Yeah, I figured the claim was

Yeah, I figured the claim was about libraries. But of course Yarkoni's post is mostly about Python+libraries compared to R+libraries.

I did mean the set of

I did mean the set of libraries, rather than the run time system

So you disagree with the

So you disagree with the claim that most scientific tasks Python libraries are getting to be as good, even if they are not there yet?

For me personally ggplot2 is

For me personally ggplot2 is still far superior to matplotlib. In other areas Python is getting there. Python is a pleasant language, and it is especially nice to stay in one language, rather than to have to export your data in language A to a file which is then read in language B to plot it, so I'm all for Python becoming the best tool in all areas.

ggplot for python.

Very nice, I'm going to try

Very nice, I'm going to try that out.

so I'm all for Python

so I'm all for Python becoming the best tool in all areas.

Except for programming, of course :)

true in bioinformatics

which makes me a teensy bit sad since i'm more of a static typing bigot. inside story from one place was that they started off with scala, but then got over-ridden since there's so much more in the way of desired 3rd party libraries for biotech in python, and since a lot of the non-cs-yet-programmer types were coming from a python background more than a statically typed one (let alone one that would be comfy with scala i guess).

How useful and/or practical

How useful and/or practical is static typing (or strong typing?) in exploratory data analysis work? Not sure.
I recall some work on Haskell libraries for bioinformatics. I don't think it went very far.

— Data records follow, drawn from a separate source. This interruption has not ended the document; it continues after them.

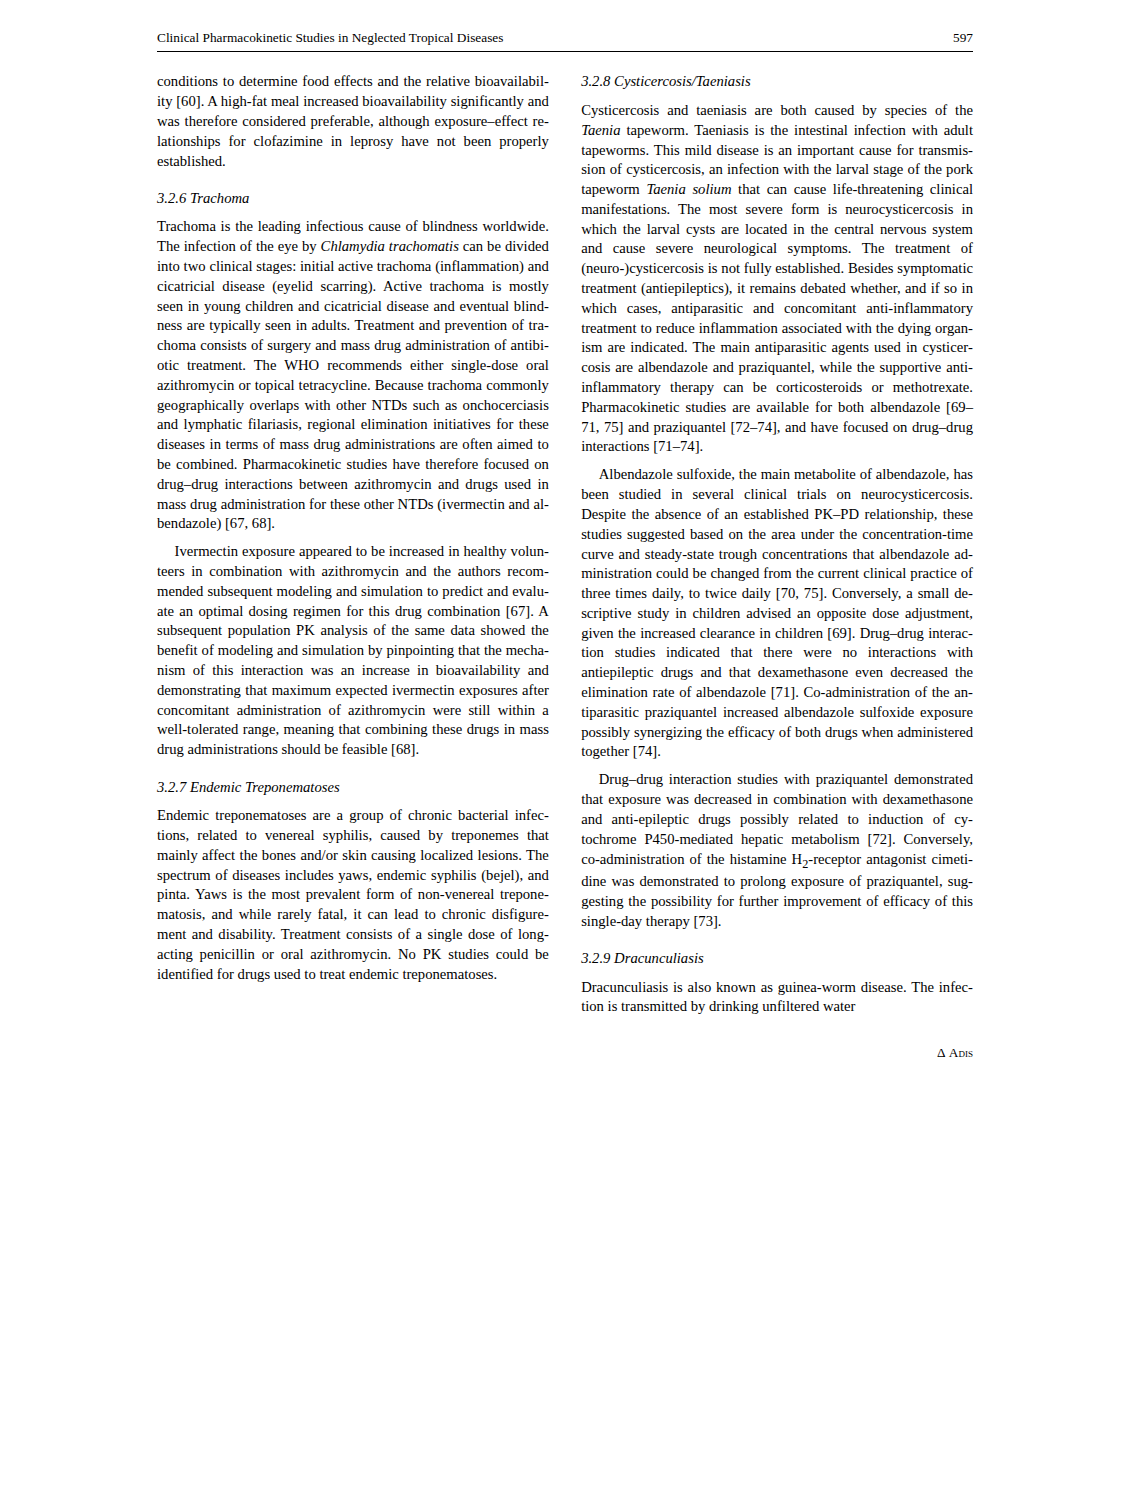Clinical Pharmacokinetic Studies in Neglected Tropical Diseases 597
conditions to determine food effects and the relative bioavailability [60]. A high-fat meal increased bioavailability significantly and was therefore considered preferable, although exposure–effect relationships for clofazimine in leprosy have not been properly established.
3.2.6 Trachoma
Trachoma is the leading infectious cause of blindness worldwide. The infection of the eye by Chlamydia trachomatis can be divided into two clinical stages: initial active trachoma (inflammation) and cicatricial disease (eyelid scarring). Active trachoma is mostly seen in young children and cicatricial disease and eventual blindness are typically seen in adults. Treatment and prevention of trachoma consists of surgery and mass drug administration of antibiotic treatment. The WHO recommends either single-dose oral azithromycin or topical tetracycline. Because trachoma commonly geographically overlaps with other NTDs such as onchocerciasis and lymphatic filariasis, regional elimination initiatives for these diseases in terms of mass drug administrations are often aimed to be combined. Pharmacokinetic studies have therefore focused on drug–drug interactions between azithromycin and drugs used in mass drug administration for these other NTDs (ivermectin and albendazole) [67, 68].
Ivermectin exposure appeared to be increased in healthy volunteers in combination with azithromycin and the authors recommended subsequent modeling and simulation to predict and evaluate an optimal dosing regimen for this drug combination [67]. A subsequent population PK analysis of the same data showed the benefit of modeling and simulation by pinpointing that the mechanism of this interaction was an increase in bioavailability and demonstrating that maximum expected ivermectin exposures after concomitant administration of azithromycin were still within a well-tolerated range, meaning that combining these drugs in mass drug administrations should be feasible [68].
3.2.7 Endemic Treponematoses
Endemic treponematoses are a group of chronic bacterial infections, related to venereal syphilis, caused by treponemes that mainly affect the bones and/or skin causing localized lesions. The spectrum of diseases includes yaws, endemic syphilis (bejel), and pinta. Yaws is the most prevalent form of non-venereal treponematosis, and while rarely fatal, it can lead to chronic disfigurement and disability. Treatment consists of a single dose of long-acting penicillin or oral azithromycin. No PK studies could be identified for drugs used to treat endemic treponematoses.
3.2.8 Cysticercosis/Taeniasis
Cysticercosis and taeniasis are both caused by species of the Taenia tapeworm. Taeniasis is the intestinal infection with adult tapeworms. This mild disease is an important cause for transmission of cysticercosis, an infection with the larval stage of the pork tapeworm Taenia solium that can cause life-threatening clinical manifestations. The most severe form is neurocysticercosis in which the larval cysts are located in the central nervous system and cause severe neurological symptoms. The treatment of (neuro-)cysticercosis is not fully established. Besides symptomatic treatment (antiepileptics), it remains debated whether, and if so in which cases, antiparasitic and concomitant anti-inflammatory treatment to reduce inflammation associated with the dying organism are indicated. The main antiparasitic agents used in cysticercosis are albendazole and praziquantel, while the supportive anti-inflammatory therapy can be corticosteroids or methotrexate. Pharmacokinetic studies are available for both albendazole [69–71, 75] and praziquantel [72–74], and have focused on drug–drug interactions [71–74].
Albendazole sulfoxide, the main metabolite of albendazole, has been studied in several clinical trials on neurocysticercosis. Despite the absence of an established PK–PD relationship, these studies suggested based on the area under the concentration-time curve and steady-state trough concentrations that albendazole administration could be changed from the current clinical practice of three times daily, to twice daily [70, 75]. Conversely, a small descriptive study in children advised an opposite dose adjustment, given the increased clearance in children [69]. Drug–drug interaction studies indicated that there were no interactions with antiepileptic drugs and that dexamethasone even decreased the elimination rate of albendazole [71]. Co-administration of the antiparasitic praziquantel increased albendazole sulfoxide exposure possibly synergizing the efficacy of both drugs when administered together [74].
Drug–drug interaction studies with praziquantel demonstrated that exposure was decreased in combination with dexamethasone and anti-epileptic drugs possibly related to induction of cytochrome P450-mediated hepatic metabolism [72]. Conversely, co-administration of the histamine H2-receptor antagonist cimetidine was demonstrated to prolong exposure of praziquantel, suggesting the possibility for further improvement of efficacy of this single-day therapy [73].
3.2.9 Dracunculiasis
Dracunculiasis is also known as guinea-worm disease. The infection is transmitted by drinking unfiltered water
Δ Adis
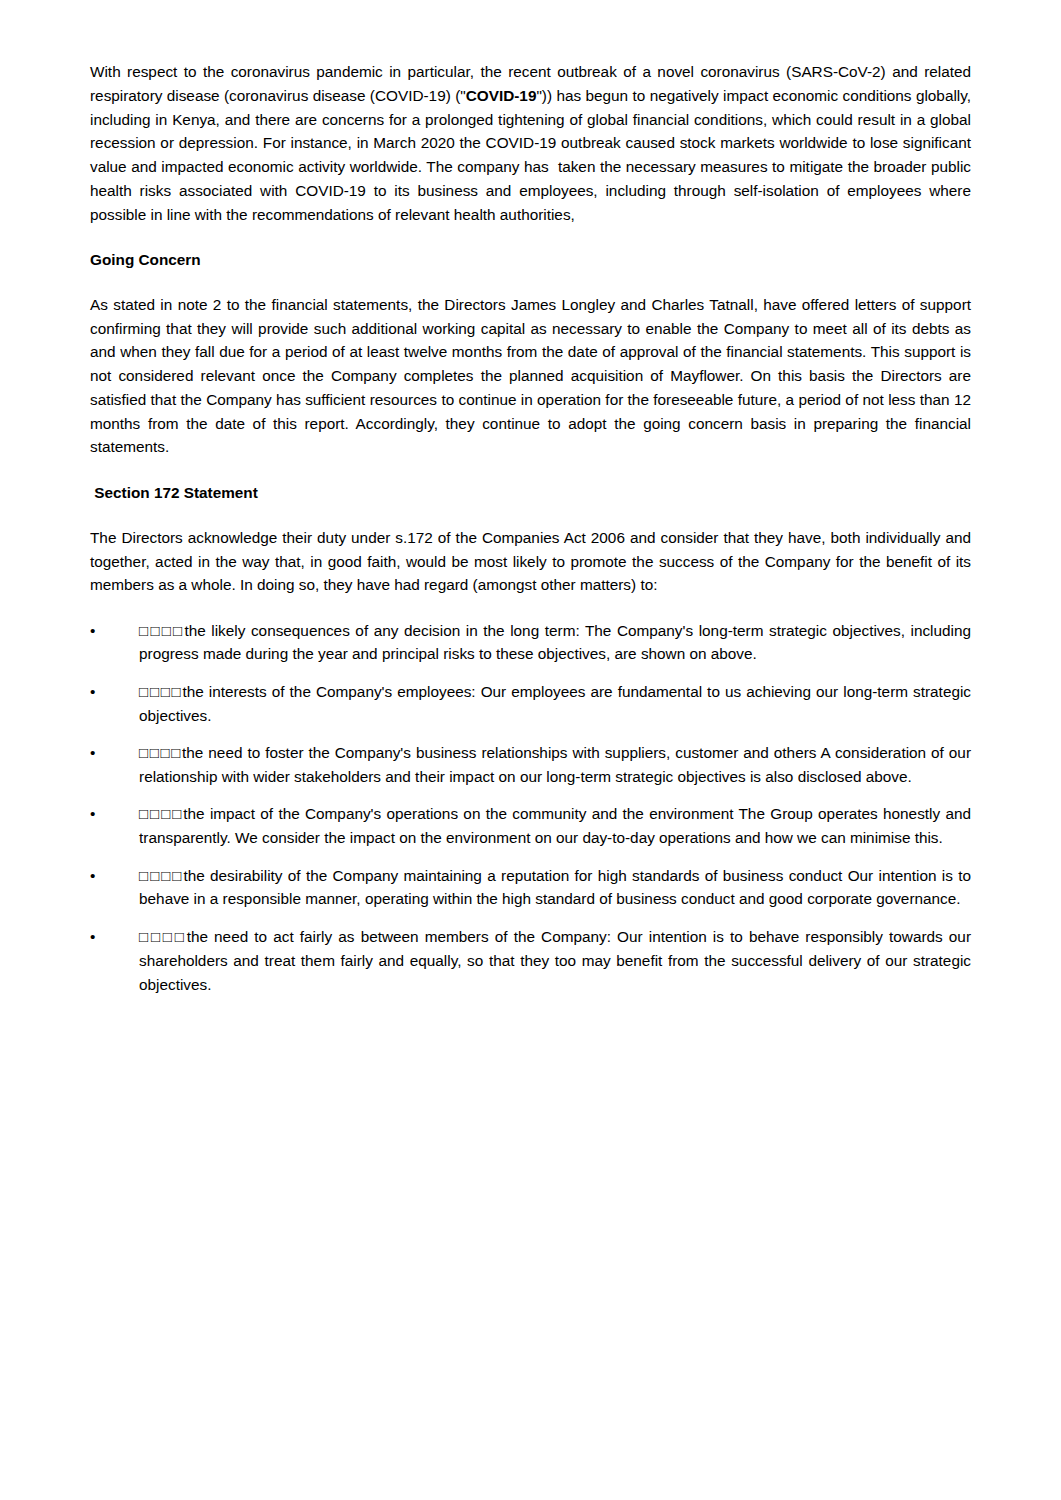With respect to the coronavirus pandemic in particular, the recent outbreak of a novel coronavirus (SARS-CoV-2) and related respiratory disease (coronavirus disease (COVID-19) ("COVID-19")) has begun to negatively impact economic conditions globally, including in Kenya, and there are concerns for a prolonged tightening of global financial conditions, which could result in a global recession or depression. For instance, in March 2020 the COVID-19 outbreak caused stock markets worldwide to lose significant value and impacted economic activity worldwide. The company has taken the necessary measures to mitigate the broader public health risks associated with COVID-19 to its business and employees, including through self-isolation of employees where possible in line with the recommendations of relevant health authorities,
Going Concern
As stated in note 2 to the financial statements, the Directors James Longley and Charles Tatnall, have offered letters of support confirming that they will provide such additional working capital as necessary to enable the Company to meet all of its debts as and when they fall due for a period of at least twelve months from the date of approval of the financial statements. This support is not considered relevant once the Company completes the planned acquisition of Mayflower. On this basis the Directors are satisfied that the Company has sufficient resources to continue in operation for the foreseeable future, a period of not less than 12 months from the date of this report. Accordingly, they continue to adopt the going concern basis in preparing the financial statements.
Section 172 Statement
The Directors acknowledge their duty under s.172 of the Companies Act 2006 and consider that they have, both individually and together, acted in the way that, in good faith, would be most likely to promote the success of the Company for the benefit of its members as a whole. In doing so, they have had regard (amongst other matters) to:
□□□□the likely consequences of any decision in the long term: The Company's long-term strategic objectives, including progress made during the year and principal risks to these objectives, are shown on above.
□□□□the interests of the Company's employees: Our employees are fundamental to us achieving our long-term strategic objectives.
□□□□the need to foster the Company's business relationships with suppliers, customer and others A consideration of our relationship with wider stakeholders and their impact on our long-term strategic objectives is also disclosed above.
□□□□the impact of the Company's operations on the community and the environment The Group operates honestly and transparently. We consider the impact on the environment on our day-to-day operations and how we can minimise this.
□□□□the desirability of the Company maintaining a reputation for high standards of business conduct Our intention is to behave in a responsible manner, operating within the high standard of business conduct and good corporate governance.
□□□□the need to act fairly as between members of the Company: Our intention is to behave responsibly towards our shareholders and treat them fairly and equally, so that they too may benefit from the successful delivery of our strategic objectives.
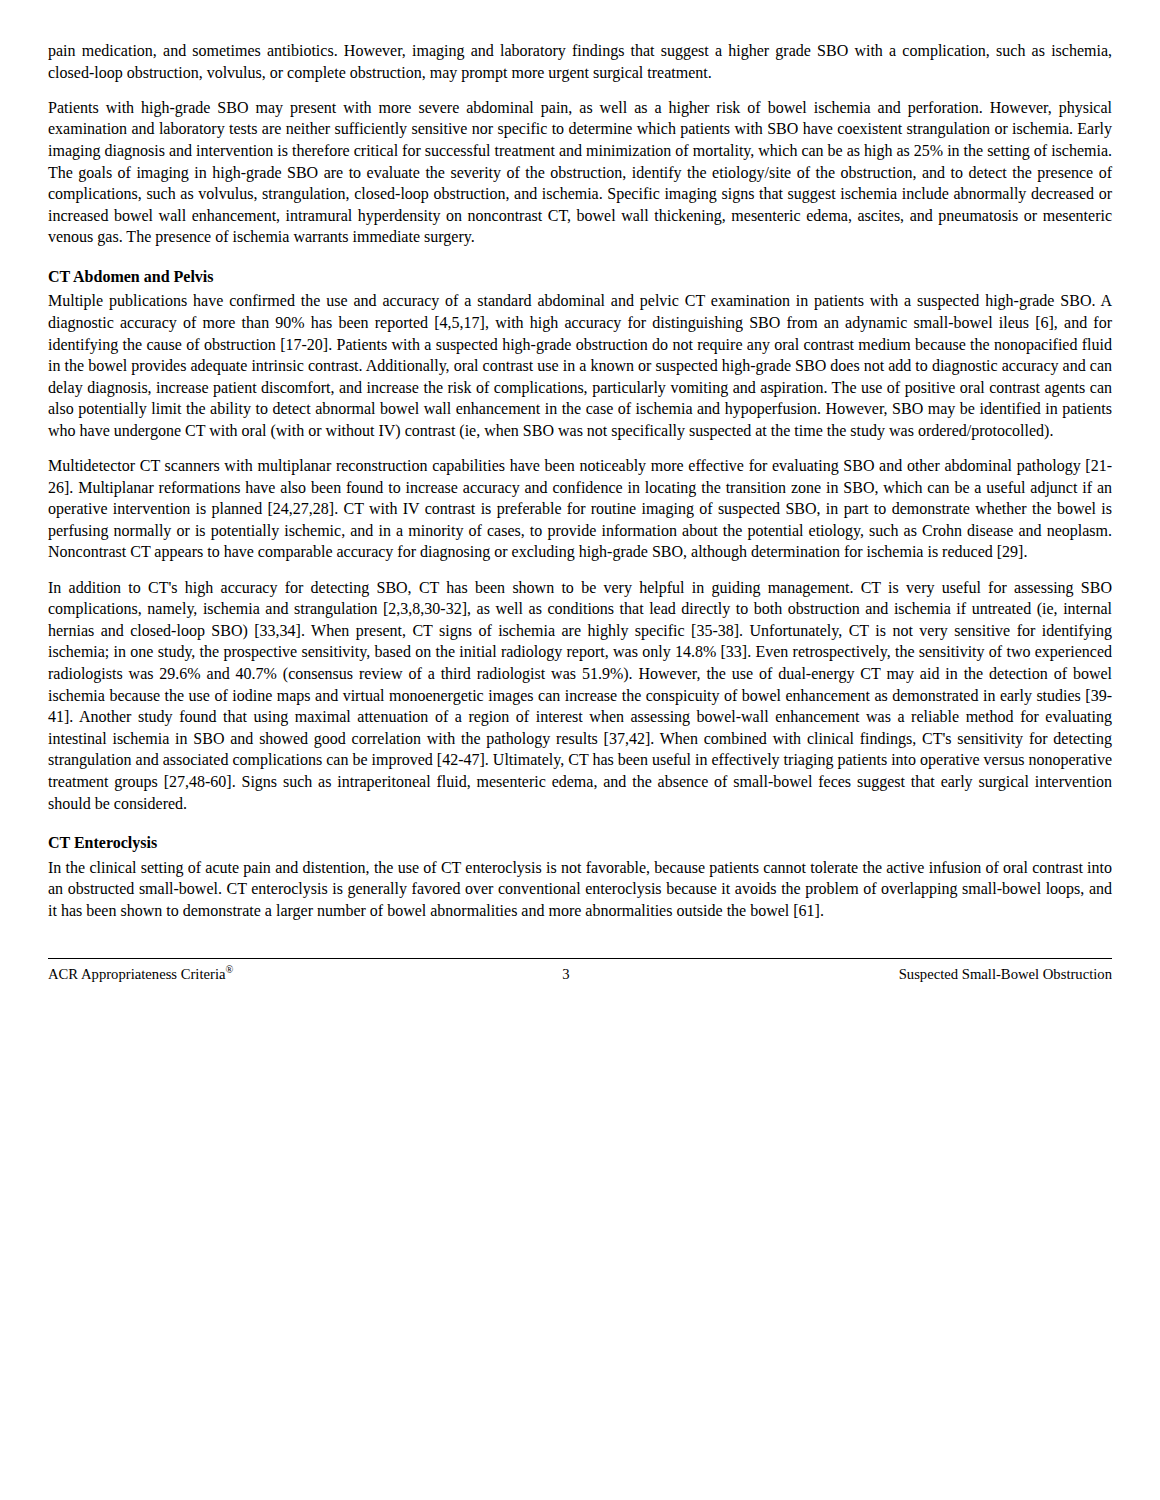pain medication, and sometimes antibiotics. However, imaging and laboratory findings that suggest a higher grade SBO with a complication, such as ischemia, closed-loop obstruction, volvulus, or complete obstruction, may prompt more urgent surgical treatment.
Patients with high-grade SBO may present with more severe abdominal pain, as well as a higher risk of bowel ischemia and perforation. However, physical examination and laboratory tests are neither sufficiently sensitive nor specific to determine which patients with SBO have coexistent strangulation or ischemia. Early imaging diagnosis and intervention is therefore critical for successful treatment and minimization of mortality, which can be as high as 25% in the setting of ischemia. The goals of imaging in high-grade SBO are to evaluate the severity of the obstruction, identify the etiology/site of the obstruction, and to detect the presence of complications, such as volvulus, strangulation, closed-loop obstruction, and ischemia. Specific imaging signs that suggest ischemia include abnormally decreased or increased bowel wall enhancement, intramural hyperdensity on noncontrast CT, bowel wall thickening, mesenteric edema, ascites, and pneumatosis or mesenteric venous gas. The presence of ischemia warrants immediate surgery.
CT Abdomen and Pelvis
Multiple publications have confirmed the use and accuracy of a standard abdominal and pelvic CT examination in patients with a suspected high-grade SBO. A diagnostic accuracy of more than 90% has been reported [4,5,17], with high accuracy for distinguishing SBO from an adynamic small-bowel ileus [6], and for identifying the cause of obstruction [17-20]. Patients with a suspected high-grade obstruction do not require any oral contrast medium because the nonopacified fluid in the bowel provides adequate intrinsic contrast. Additionally, oral contrast use in a known or suspected high-grade SBO does not add to diagnostic accuracy and can delay diagnosis, increase patient discomfort, and increase the risk of complications, particularly vomiting and aspiration. The use of positive oral contrast agents can also potentially limit the ability to detect abnormal bowel wall enhancement in the case of ischemia and hypoperfusion. However, SBO may be identified in patients who have undergone CT with oral (with or without IV) contrast (ie, when SBO was not specifically suspected at the time the study was ordered/protocolled).
Multidetector CT scanners with multiplanar reconstruction capabilities have been noticeably more effective for evaluating SBO and other abdominal pathology [21-26]. Multiplanar reformations have also been found to increase accuracy and confidence in locating the transition zone in SBO, which can be a useful adjunct if an operative intervention is planned [24,27,28]. CT with IV contrast is preferable for routine imaging of suspected SBO, in part to demonstrate whether the bowel is perfusing normally or is potentially ischemic, and in a minority of cases, to provide information about the potential etiology, such as Crohn disease and neoplasm. Noncontrast CT appears to have comparable accuracy for diagnosing or excluding high-grade SBO, although determination for ischemia is reduced [29].
In addition to CT's high accuracy for detecting SBO, CT has been shown to be very helpful in guiding management. CT is very useful for assessing SBO complications, namely, ischemia and strangulation [2,3,8,30-32], as well as conditions that lead directly to both obstruction and ischemia if untreated (ie, internal hernias and closed-loop SBO) [33,34]. When present, CT signs of ischemia are highly specific [35-38]. Unfortunately, CT is not very sensitive for identifying ischemia; in one study, the prospective sensitivity, based on the initial radiology report, was only 14.8% [33]. Even retrospectively, the sensitivity of two experienced radiologists was 29.6% and 40.7% (consensus review of a third radiologist was 51.9%). However, the use of dual-energy CT may aid in the detection of bowel ischemia because the use of iodine maps and virtual monoenergetic images can increase the conspicuity of bowel enhancement as demonstrated in early studies [39-41]. Another study found that using maximal attenuation of a region of interest when assessing bowel-wall enhancement was a reliable method for evaluating intestinal ischemia in SBO and showed good correlation with the pathology results [37,42]. When combined with clinical findings, CT's sensitivity for detecting strangulation and associated complications can be improved [42-47]. Ultimately, CT has been useful in effectively triaging patients into operative versus nonoperative treatment groups [27,48-60]. Signs such as intraperitoneal fluid, mesenteric edema, and the absence of small-bowel feces suggest that early surgical intervention should be considered.
CT Enteroclysis
In the clinical setting of acute pain and distention, the use of CT enteroclysis is not favorable, because patients cannot tolerate the active infusion of oral contrast into an obstructed small-bowel. CT enteroclysis is generally favored over conventional enteroclysis because it avoids the problem of overlapping small-bowel loops, and it has been shown to demonstrate a larger number of bowel abnormalities and more abnormalities outside the bowel [61].
ACR Appropriateness Criteria® 3 Suspected Small-Bowel Obstruction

i meant 'bioinformatics' in the widest sense

including: exploratory data anlaysis work; web sites to deal with biological samples; systems to correlate dna to predictions about getting diseases; controlling robots to do work on physical samples; etc.

also, if somebody came to me and said "my brand-new new-fangled algorithm-code i just whipped up here says you will die in 40 seconds (after lifting off from Kourou, French Guiana)... oh, wait, i screwed up the units here, hold on..., er, make that 40 years. i think. sorry, my bad!" i'd be annoyed. :-)

Symbolic vs. Numeric work

From what I can tell from people doing the sort of work I am mostly interested in, Mathematica is (still) the tool of choice for exploratory, conceptual, mostly symbolic work. I find it troubling like many others and it can complicate life even in an academic setting. For example, I am still looking for an non-Mathematica alternative to Dynamo, an evolutionary game theory toolkit, for a seminar I am giving next semester.

Another thing that concerns me, is this notebook industry. I wasn't particularly inspired by the browser-based model, though I haven't explored this too deeply. But as some mentioned in these discussions a model like ESS for R is more appealing. Now with org mode it seems a better approach for enabling reproducible exploratory research, right?